Items from a dataset:
------------------------------------------------------------

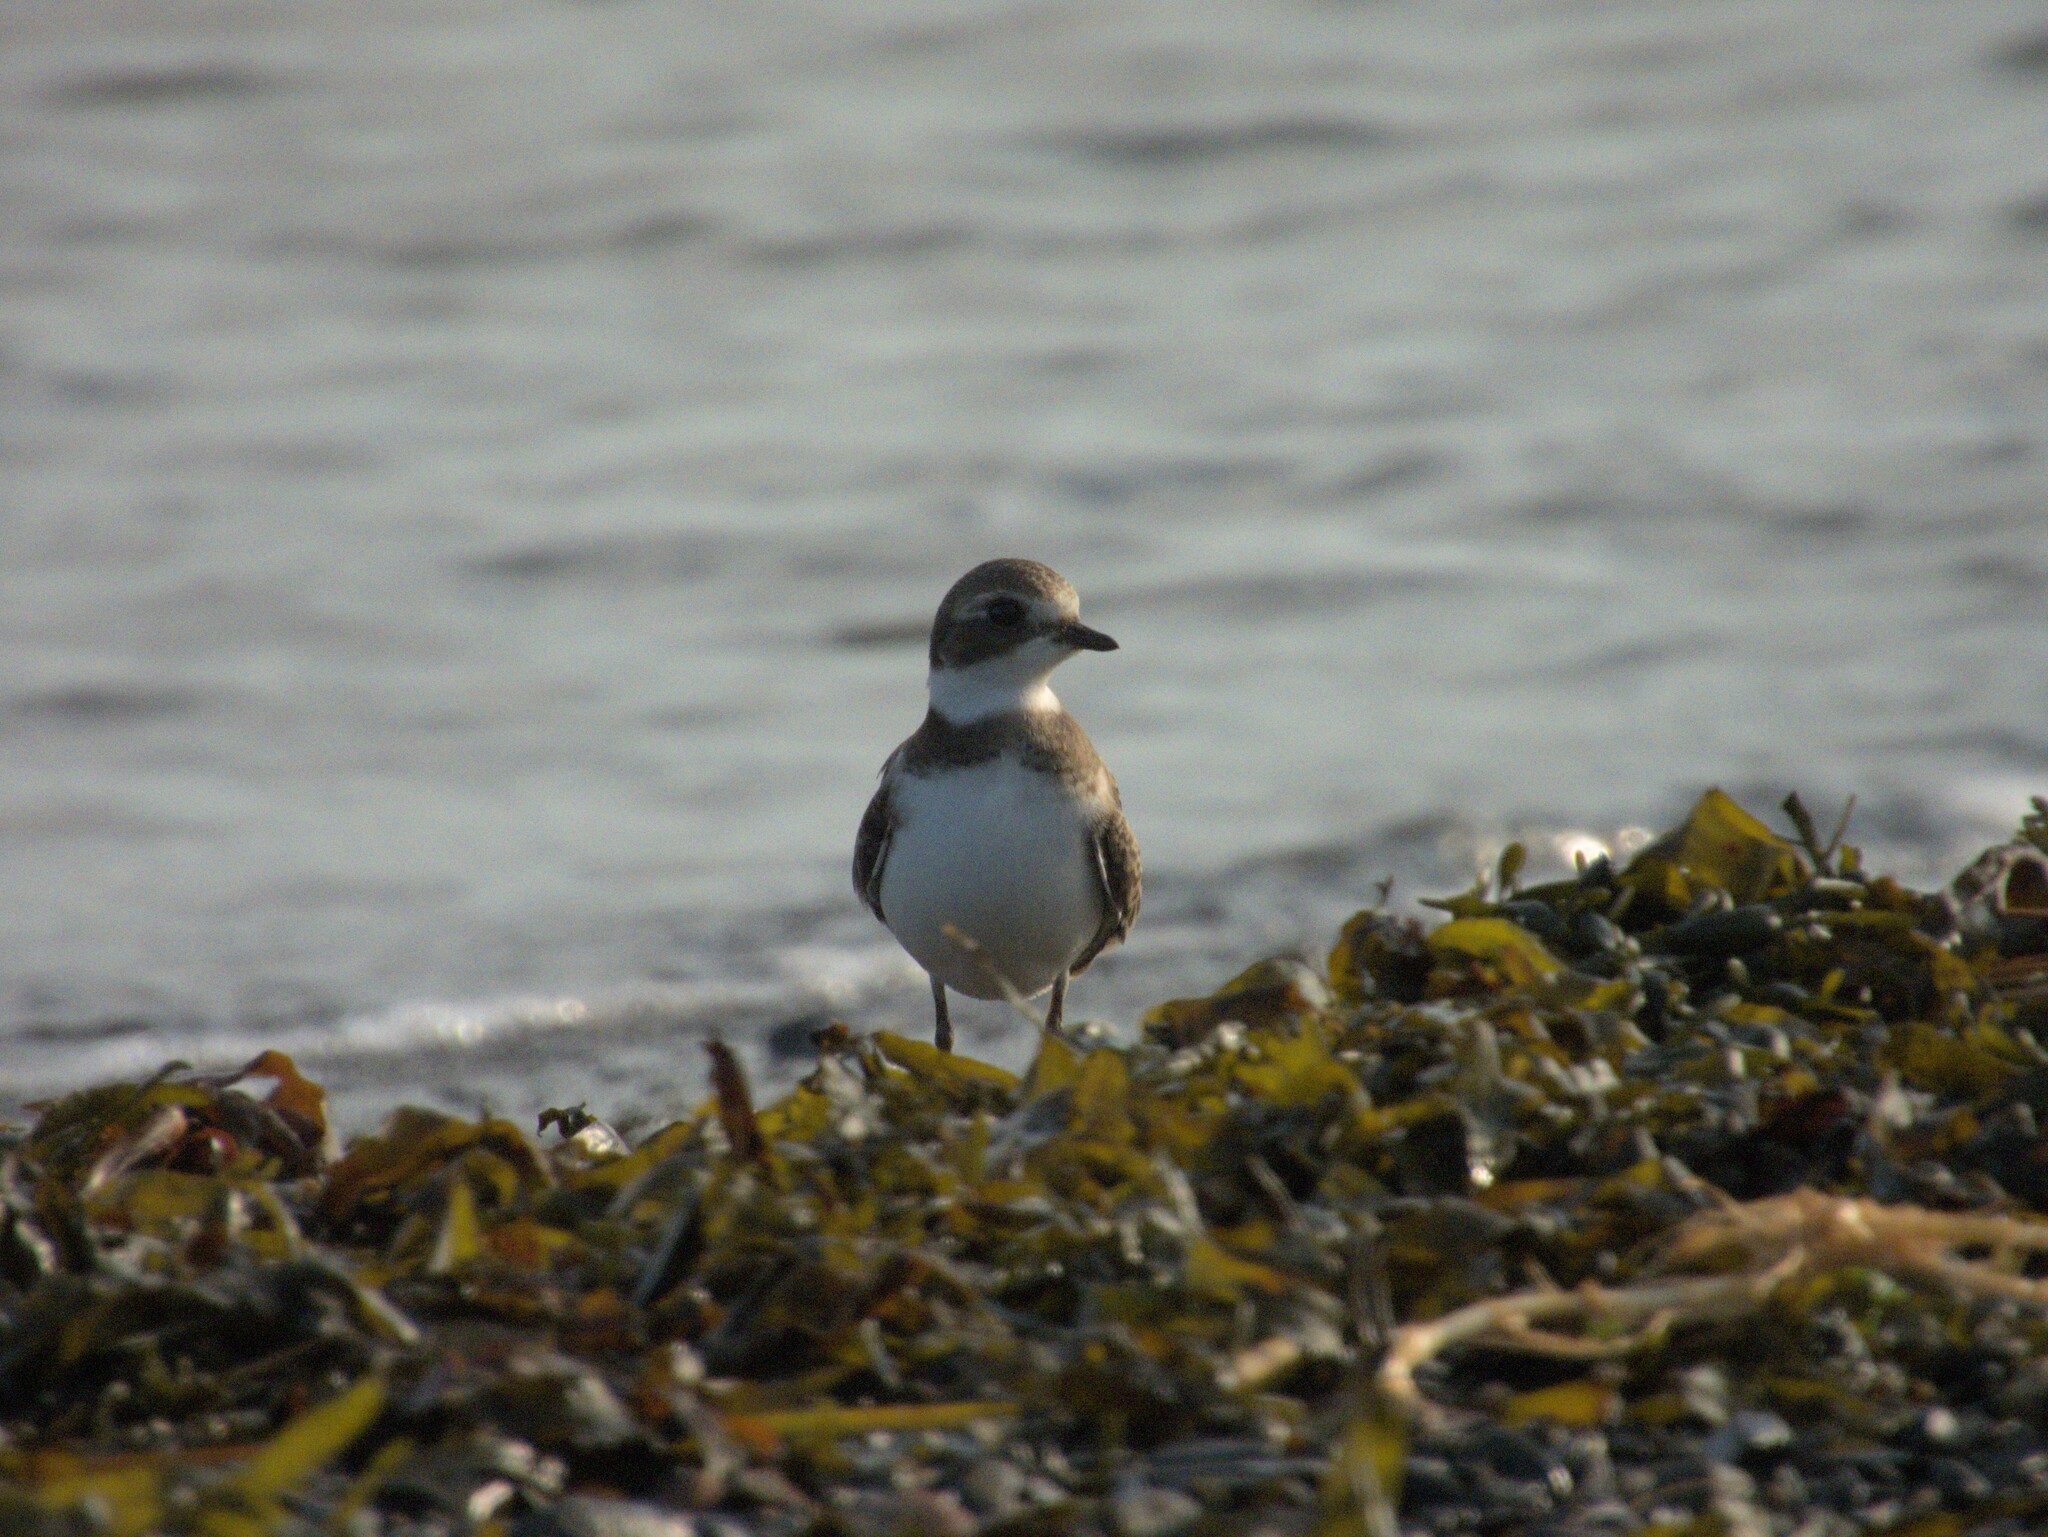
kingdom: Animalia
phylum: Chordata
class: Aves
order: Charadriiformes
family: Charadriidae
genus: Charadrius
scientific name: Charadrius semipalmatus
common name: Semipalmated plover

------------------------------------------------------------

**To be done**
Write out each line of the records above word for word, leaving the pictures out of your answer.

**Answer below**
kingdom: Animalia
phylum: Chordata
class: Aves
order: Charadriiformes
family: Charadriidae
genus: Charadrius
scientific name: Charadrius semipalmatus
common name: Semipalmated plover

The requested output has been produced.